A botched Oracle upgrade last Sunday has denied access to an online trading system used to sell space on the UK gas pipeline network. Fax machines have been running hot all week as every transaction has had to be entered manually. The Gemini system at the centre of the affair doesn't control movements of gas, nor is it used to …
Guessing they would rather pee of customers and hack throught the faults than do a roll back, or did someone forget to load the tapes?
Lucky we don't deal in Gas. Must be utter chaos. 5 days and they havn't recovered yet? That's just maddness. I hope they arn't in charge of electricity trading.
business continuity plan?
Wonder if this xoserve mob bothered to think about putting one together? Seemingly not, otherwise it would have identified being able to rollback as a fallback when Oracle, M$ or whomsoever's 'upgrade' poos all over their heretofore stable system.
Thankfully, in this case, it seems the business is forward capacity planning rather than must-be-done-Now transactions.
Dev, Test, UAT and Production???
Whilst not all systems warrant it, most systems that are revenue generating, or client facing have, (or should have) an environment that mimics the production environment so that software patches or upgrades can be tested.
The creation of such environments however do tend to increase costs significantly, so you'll probably find that either there was no such system in place due to cost cutting measures or budget holders.

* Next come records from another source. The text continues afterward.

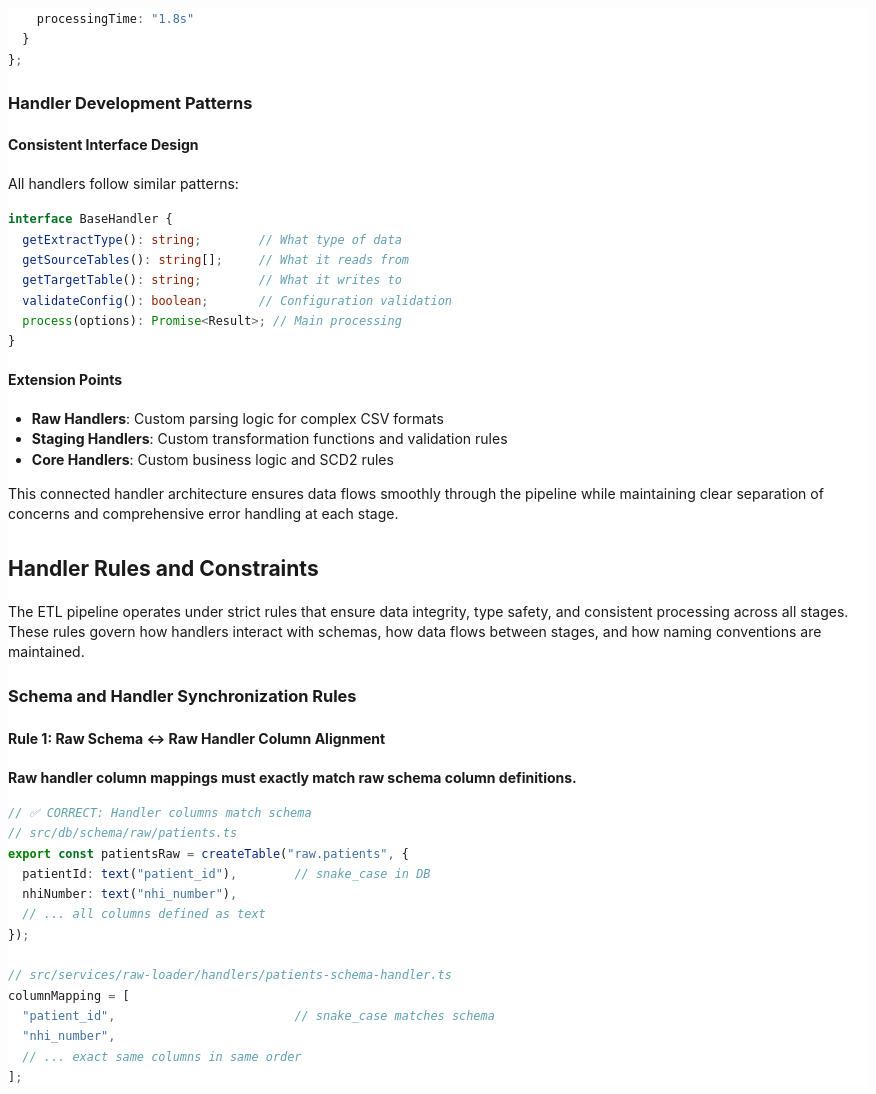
 ```typescript
    processingTime: "1.8s"
  }
};
```

### Handler Development Patterns

#### Consistent Interface Design

All handlers follow similar patterns:

```typescript
interface BaseHandler {
  getExtractType(): string;        // What type of data
  getSourceTables(): string[];     // What it reads from
  getTargetTable(): string;        // What it writes to
  validateConfig(): boolean;       // Configuration validation
  process(options): Promise<Result>; // Main processing
}
```

#### Extension Points

- **Raw Handlers**: Custom parsing logic for complex CSV formats
- **Staging Handlers**: Custom transformation functions and validation rules
- **Core Handlers**: Custom business logic and SCD2 rules

This connected handler architecture ensures data flows smoothly through the pipeline while maintaining clear separation of concerns and comprehensive error handling at each stage.

## Handler Rules and Constraints

The ETL pipeline operates under strict rules that ensure data integrity, type safety, and consistent processing across all stages. These rules govern how handlers interact with schemas, how data flows between stages, and how naming conventions are maintained.

### Schema and Handler Synchronization Rules

#### Rule 1: Raw Schema ↔ Raw Handler Column Alignment

**Raw handler column mappings must exactly match raw schema column definitions.**

```typescript
// ✅ CORRECT: Handler columns match schema
// src/db/schema/raw/patients.ts
export const patientsRaw = createTable("raw.patients", {
  patientId: text("patient_id"),        // snake_case in DB
  nhiNumber: text("nhi_number"),
  // ... all columns defined as text
});

// src/services/raw-loader/handlers/patients-schema-handler.ts
columnMapping = [
  "patient_id",                         // snake_case matches schema
  "nhi_number",
  // ... exact same columns in same order
];
```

Or the costs were such that the business decided that such outages were operationally acceptable when weighed up against how much an outage may cost and how much the test (or fail over) systems cost.

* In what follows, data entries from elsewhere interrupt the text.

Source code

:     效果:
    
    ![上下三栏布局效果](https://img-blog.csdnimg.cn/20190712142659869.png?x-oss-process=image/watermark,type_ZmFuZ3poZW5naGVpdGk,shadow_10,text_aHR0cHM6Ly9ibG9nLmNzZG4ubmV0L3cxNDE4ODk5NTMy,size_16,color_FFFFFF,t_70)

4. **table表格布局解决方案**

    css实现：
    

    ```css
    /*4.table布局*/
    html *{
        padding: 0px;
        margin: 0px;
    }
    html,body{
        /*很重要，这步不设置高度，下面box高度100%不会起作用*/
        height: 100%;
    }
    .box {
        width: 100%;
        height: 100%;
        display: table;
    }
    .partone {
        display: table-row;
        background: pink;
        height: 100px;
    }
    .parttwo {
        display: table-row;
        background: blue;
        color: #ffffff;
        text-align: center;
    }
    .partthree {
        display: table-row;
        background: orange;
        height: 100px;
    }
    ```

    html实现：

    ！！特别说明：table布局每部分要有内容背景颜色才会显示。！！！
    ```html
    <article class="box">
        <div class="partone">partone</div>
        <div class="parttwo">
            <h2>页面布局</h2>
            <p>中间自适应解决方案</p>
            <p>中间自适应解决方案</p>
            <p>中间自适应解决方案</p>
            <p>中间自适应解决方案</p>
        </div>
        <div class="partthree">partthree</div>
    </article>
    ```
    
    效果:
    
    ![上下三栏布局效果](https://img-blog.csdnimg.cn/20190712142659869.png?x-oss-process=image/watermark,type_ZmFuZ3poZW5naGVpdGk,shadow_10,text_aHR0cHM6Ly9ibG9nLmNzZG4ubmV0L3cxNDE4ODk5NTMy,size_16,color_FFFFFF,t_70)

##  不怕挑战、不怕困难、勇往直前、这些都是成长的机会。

At least they had some BCP in place even if it relies on ancient technology (Who said that Fax was dead)
"Unbreakable"...? Can we have an Ellison icon too, please?
This is a production system where they were upgrading a system in place.
As I agree with your point that there should have been a parallel system in place, Dev, Test, UAT and production would have been a bit of overkill.
What is scary that they don't have a redundant system running in parallel that when they upgraded one machine, they could have failed over to the backup and either fixed the migration or reversed it.
But then again, they're running Oracle and not IBM's IDS (Informix). ;-)
I used to work somewhere that did the pumping of gas and they had a lot to do with the trading as they needed to know how much to pump and to where.
They must be having a hell of a time...
On the down side when ever things like this happen the price of gas goes up.